DESCRIPTION (provided by applicant): ¿-lactams, like penicillin and the cephalosporins, are the most widely prescribed class of antibiotics in clinical use today. In response to their extensive use and misuse, resistance has developed and is now one of the most pressing public health crises of the 21st century. Many resistant bacteria express ¿-lactamase enzymes. These enzymes hydrolyze the defining lactam ring, rendering them inactive toward their original target, the transpeptidases that crosslink the bacterial cell wall. ¿-lactamases are categorized into four, distinct classes (A, B, C, and D) based on sequence similarity and mechanism of action. In an effort to overcome resistance, inhibitors have been developed to block the activity of these enzymes. Of particular concern are the class D ¿-lactamases, or oxacillinases (OXAs), which are not inhibited by classic ¿-lactam-based inhibitors, like clavulanic acid, and are able to hydrolyze several of the most potent ¿-lactams in clinical use (the oxyimino cephalosporins and the carbapenems). In part, resistance derives from the structural similarity of the inhibitors to te ¿-lactams themselves: both contain a ¿-lactam ring. Therefore an urgent need exists for novel inhibitors that do not resemble the ¿-lactam substrates. However, most structure-based design efforts rely on modification of existing ¿-lactam antibiotics. Our strategy uses a consensus map of binding sites present on the enzyme and pairs this with molecular docking to discover novel inhibitors for the class D ¿-lactamases. We identified two classes of inhibitors using this approach. The first are non-covalent fragments that were identified via molecular docking, and the second are reversible, covalent boronic acid transition state analogs. Both classes provide an excellent starting point for optimization of these compounds into viable leads with desired drug-like properties. With X-ray crystal structures of class D ¿-lactamases in complexes with molecules from each class now in hand, we are poised to develop these compounds into the first clinical inhibitors for class D ¿-lactamases.
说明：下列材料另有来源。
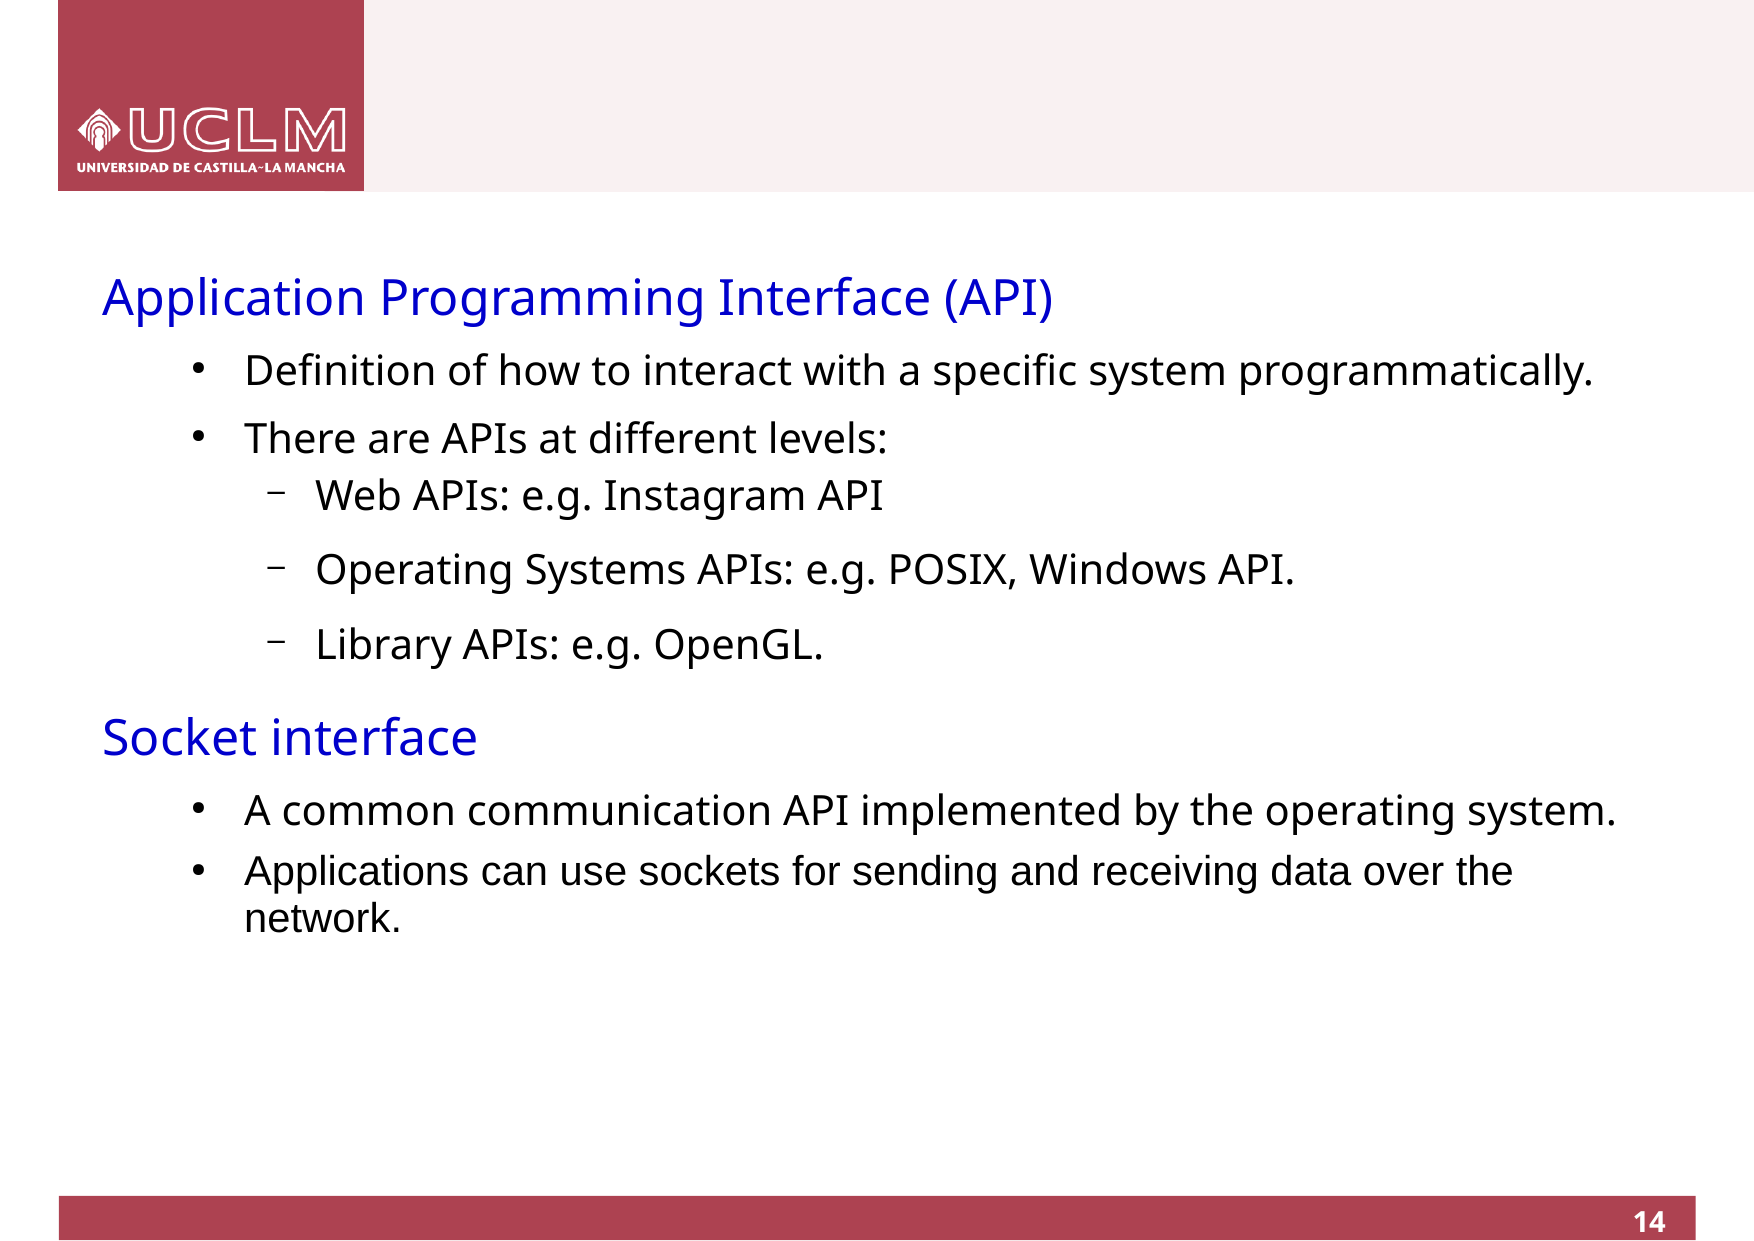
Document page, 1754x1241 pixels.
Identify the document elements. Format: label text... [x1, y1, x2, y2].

picture [58, 0, 364, 191]
list Application Programming Interface (API) Definition of how to interact with a specific system programmatically. There are APIs at different levels: Web APIs: e.g. Instagram API Operating Systems APIs: e.g. POSIX, Windows API. Library APIs: e.g. OpenGL. Socket interface A common communication API implemented by the operating system. Applications can use sockets for sending and receiving data over the network. [87, 254, 1667, 1074]
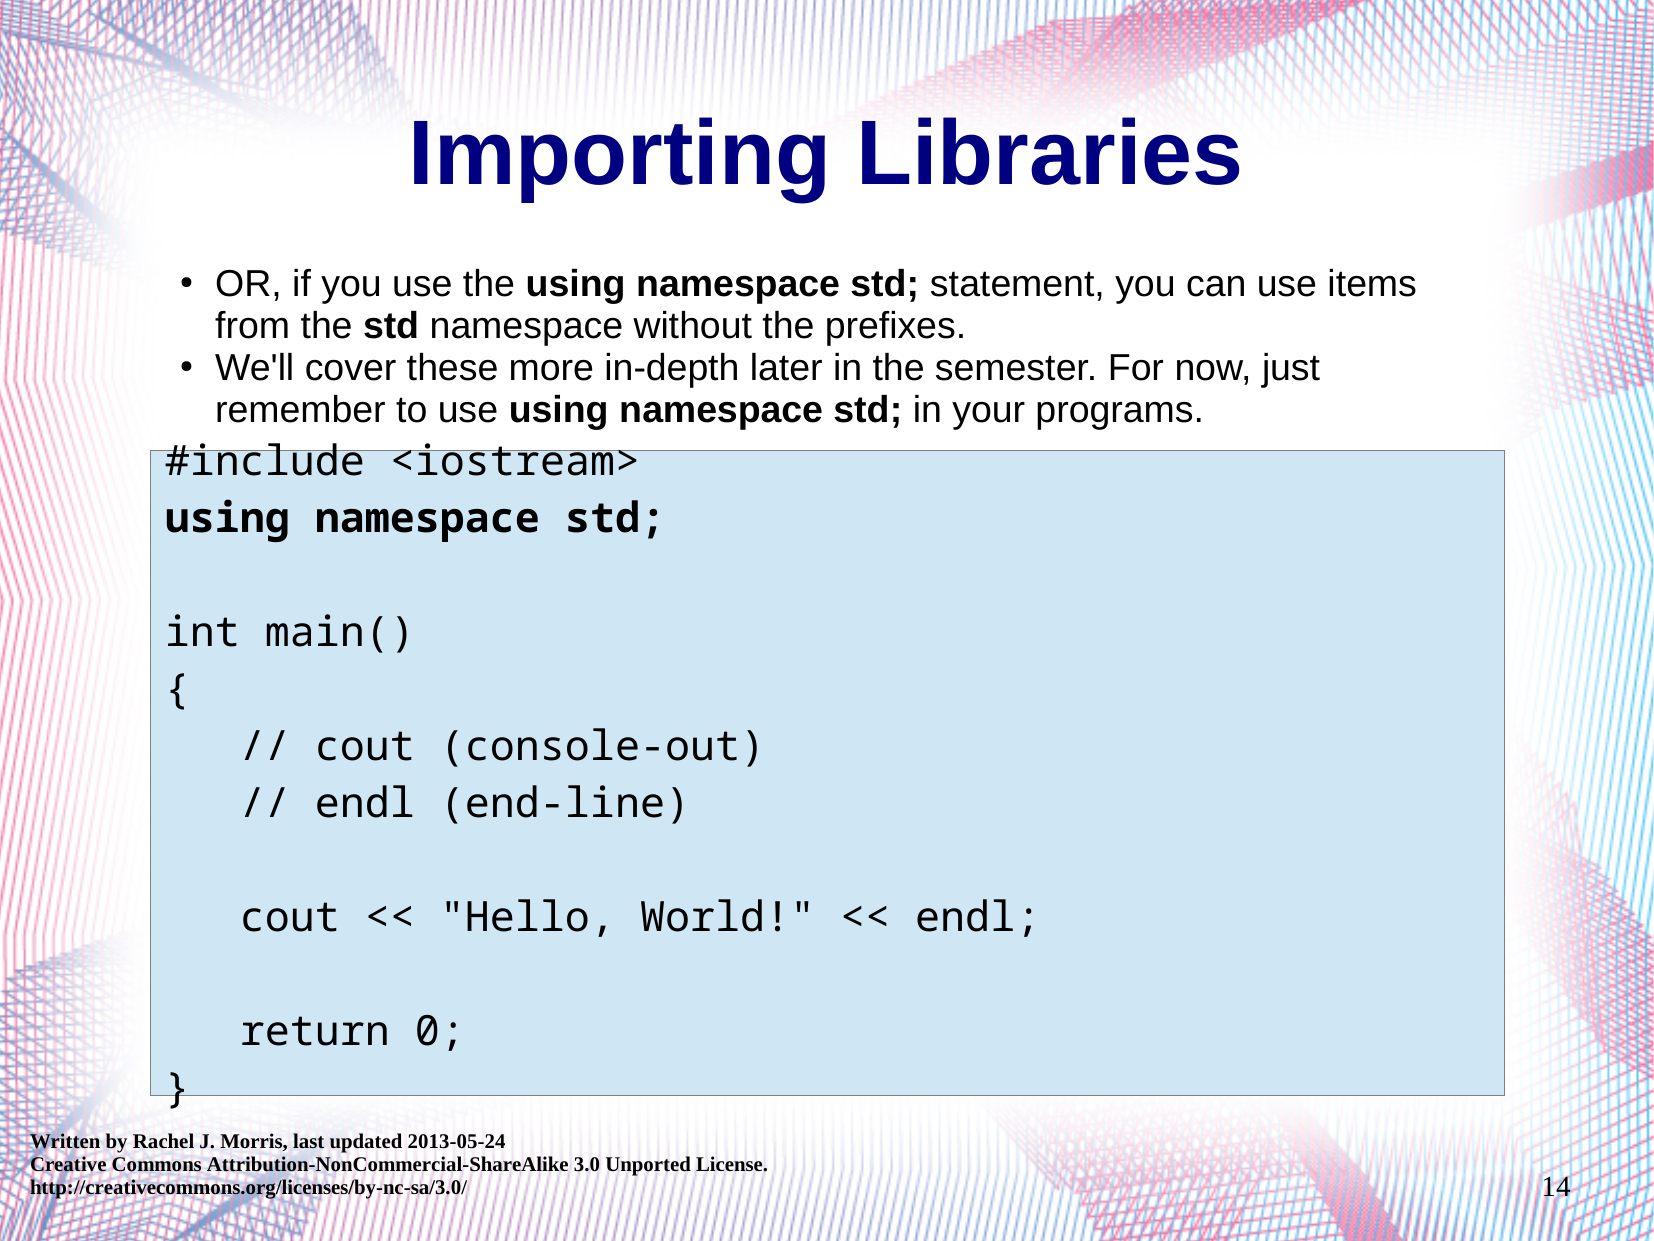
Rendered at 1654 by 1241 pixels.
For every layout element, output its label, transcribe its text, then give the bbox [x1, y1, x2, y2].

text_box #include <iostream> using namespace std; int main() { // cout (console-out) // endl (end-line) cout << "Hello, World!" << endl; return 0; } [150, 450, 1505, 1096]
title Importing Libraries [82, 49, 1571, 257]
text_box OR, if you use the using namespace std; statement, you can use items from the std namespace without the prefixes. We'll cover these more in-depth later in the semester. For now, just remember to use using namespace std; in your programs. [165, 255, 1505, 439]
picture [0, 0, 1654, 1241]
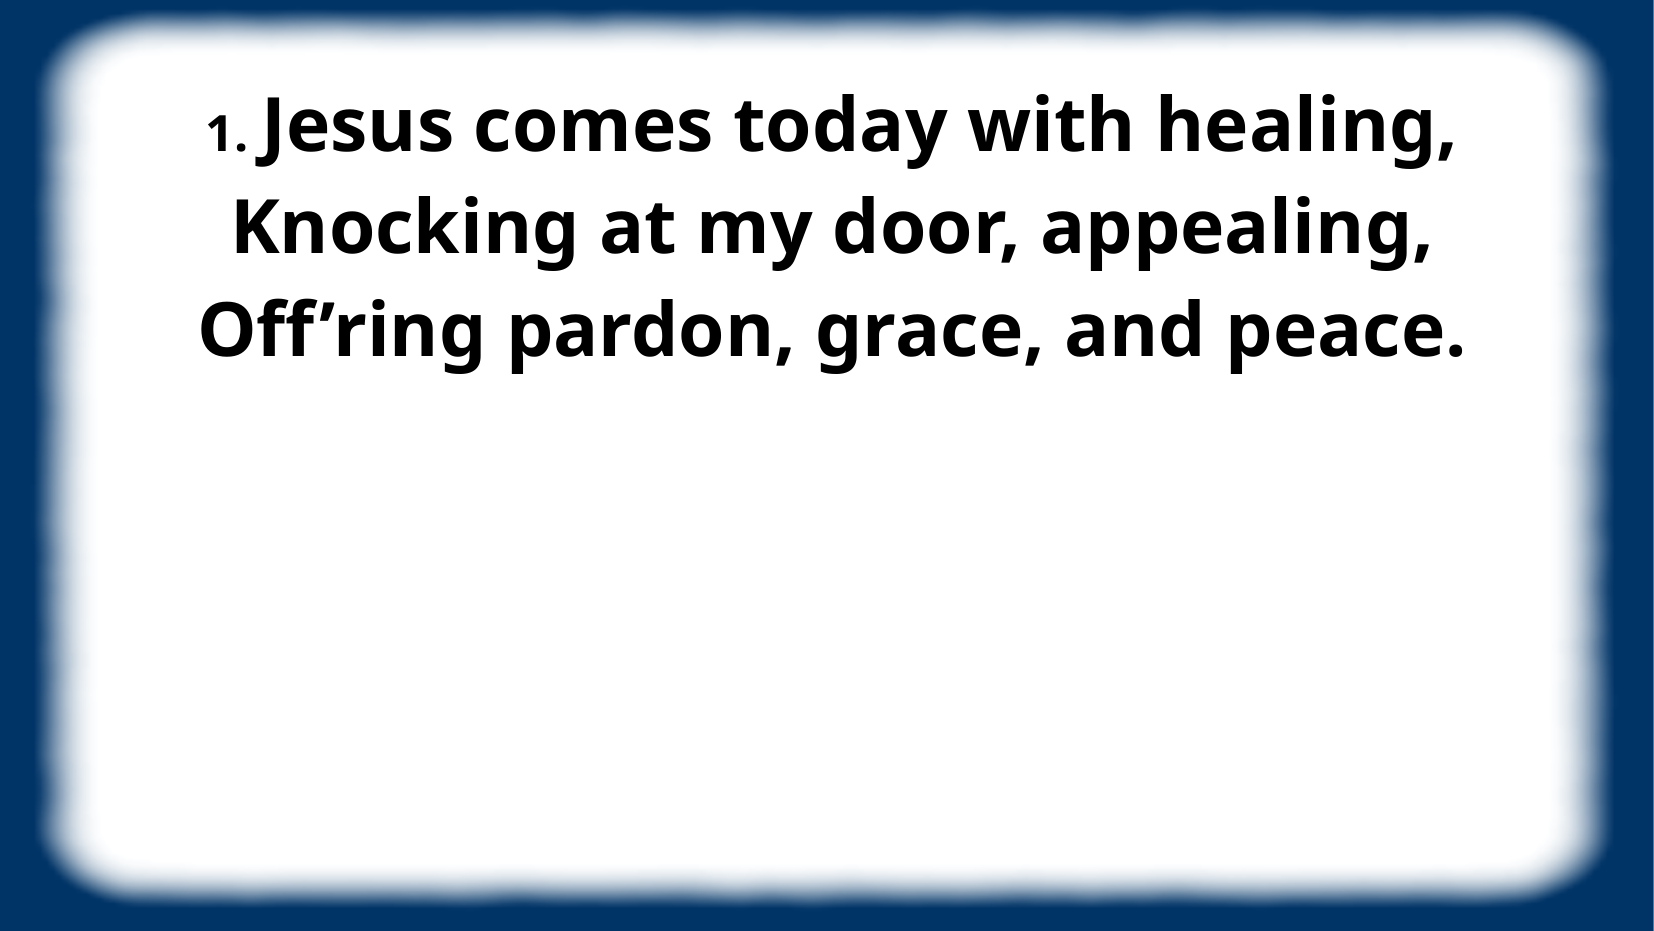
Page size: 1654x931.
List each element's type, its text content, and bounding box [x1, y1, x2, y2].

text_box 1. Jesus comes today with healing, Knocking at my door, appealing, Off’ring pardon, grace, and peace. [105, 63, 1561, 450]
picture [0, 0, 1654, 931]
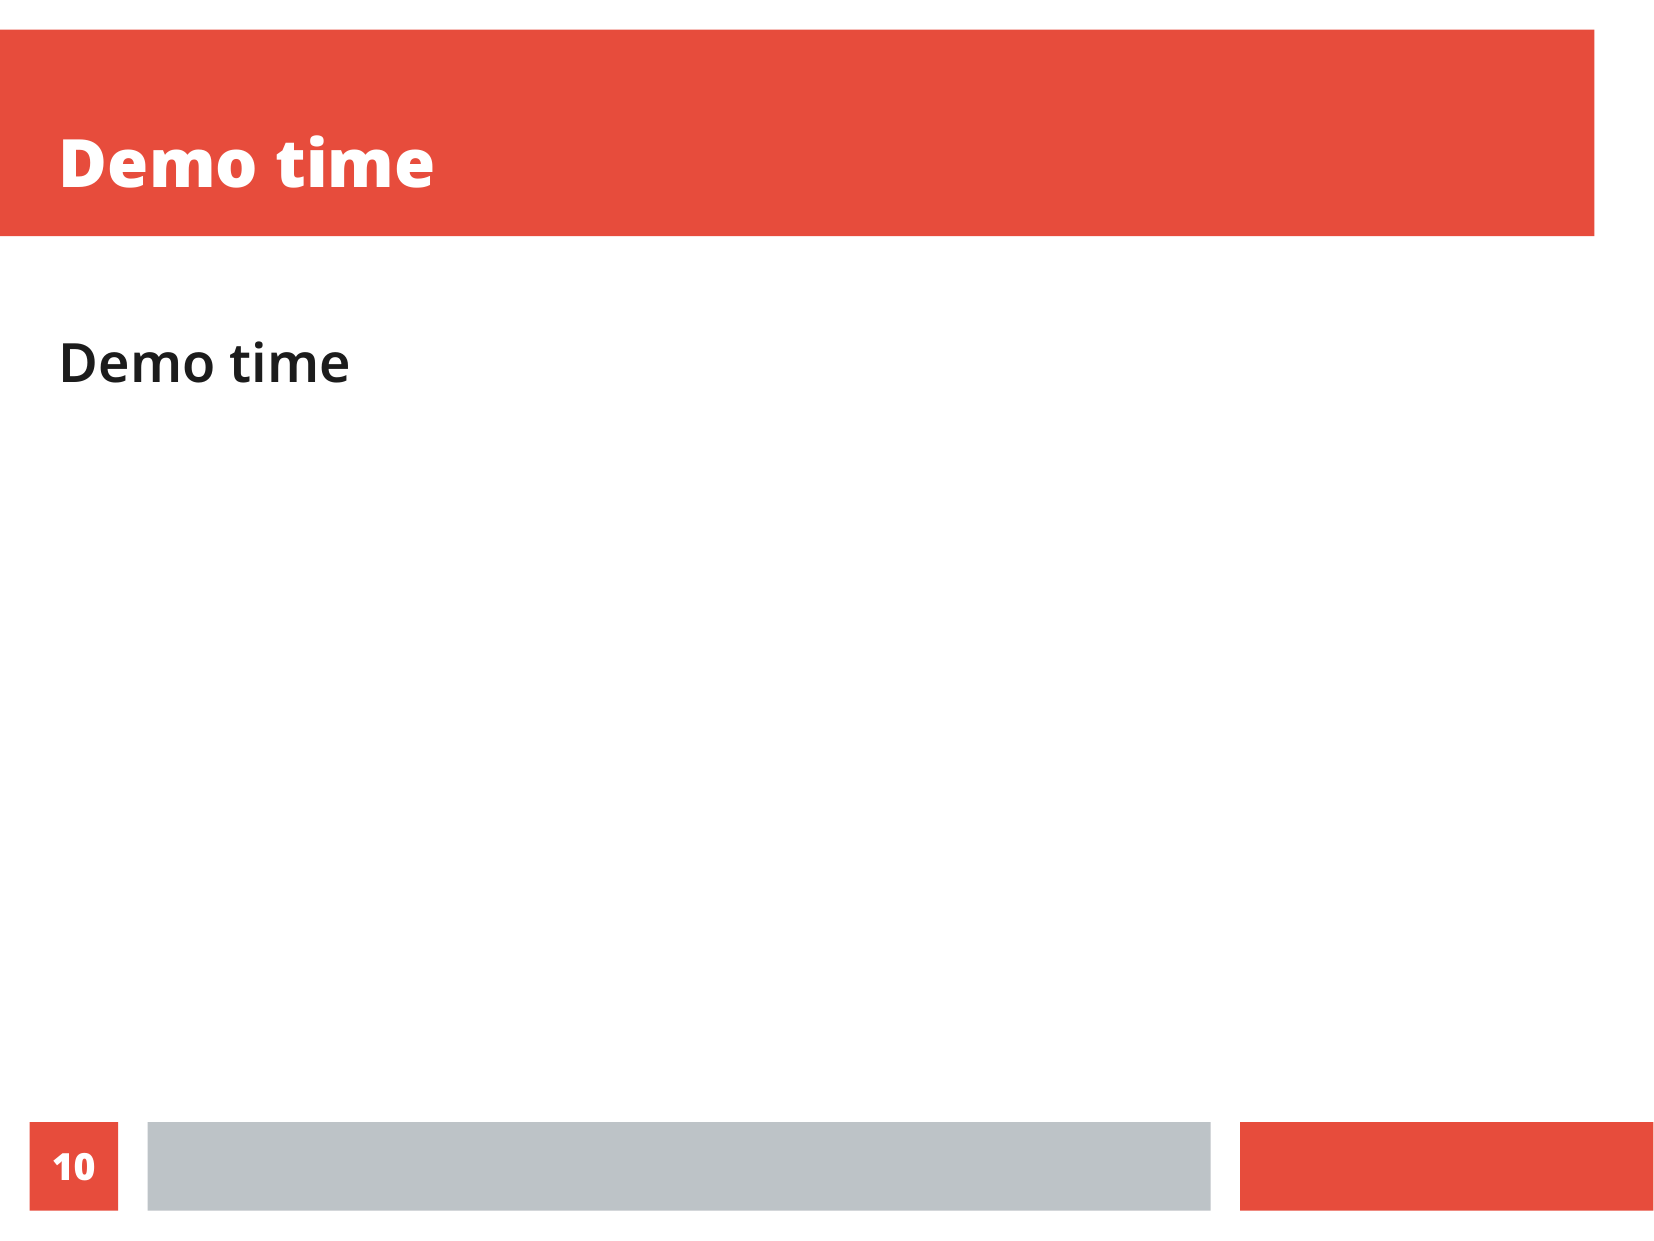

描述（由申请人提供）：内酰胺类，如青霉素和头孢菌素，是当今临床使用最广泛的抗生素处方类别。由于这些药物的广泛使用和滥用，耐药性不断发展，现已成为世纪最紧迫的公共卫生危机之一。许多耐药细菌表达β-内酰胺酶。这些酶水解限定的内酰胺环，使它们对它们的原始靶标（交联细菌细胞壁的转肽酶）无活性。基于序列相似性和作用机制，β-内酰胺酶分为四个不同的类别（A、B、C和D）。为了克服耐药性，已经开发了抑制剂来阻断这些酶的活性。特别值得关注的是D <$-内酰胺酶或苯唑西林酶（OXA），它们不受经典的<$-内酰胺类抑制剂（如克拉维酸）的抑制， 水解临床使用的几种最有效的β-内酰胺类（氧亚氨基头孢菌素和碳青霉烯类）。在某种程度上，耐药性来自于抑制剂与内酰胺本身的结构相似性：两者都含有内酰胺环。因此，迫切需要不类似于β-内酰胺底物的新型抑制剂。然而，大多数基于结构的设计工作依赖于对现有的内酰胺抗生素的修饰。我们的策略使用酶上存在的结合位点的共识图，并将其与分子对接配对，以发现D-内酰胺类酶的新型抑制剂。我们使用这种方法确定了两类抑制剂。第一种是通过分子对接鉴定的非共价片段，第二种是可逆的共价硼酸过渡态类似物。这两类化合物都为将这些化合物优化为具有所需药物样性质的可行先导化合物提供了极好的起点。随着D <$-内酰胺酶与每一类分子复合物的X射线晶体结构的掌握，我们准备将这些化合物开发成D <$-内酰胺酶的第一个临床抑制剂。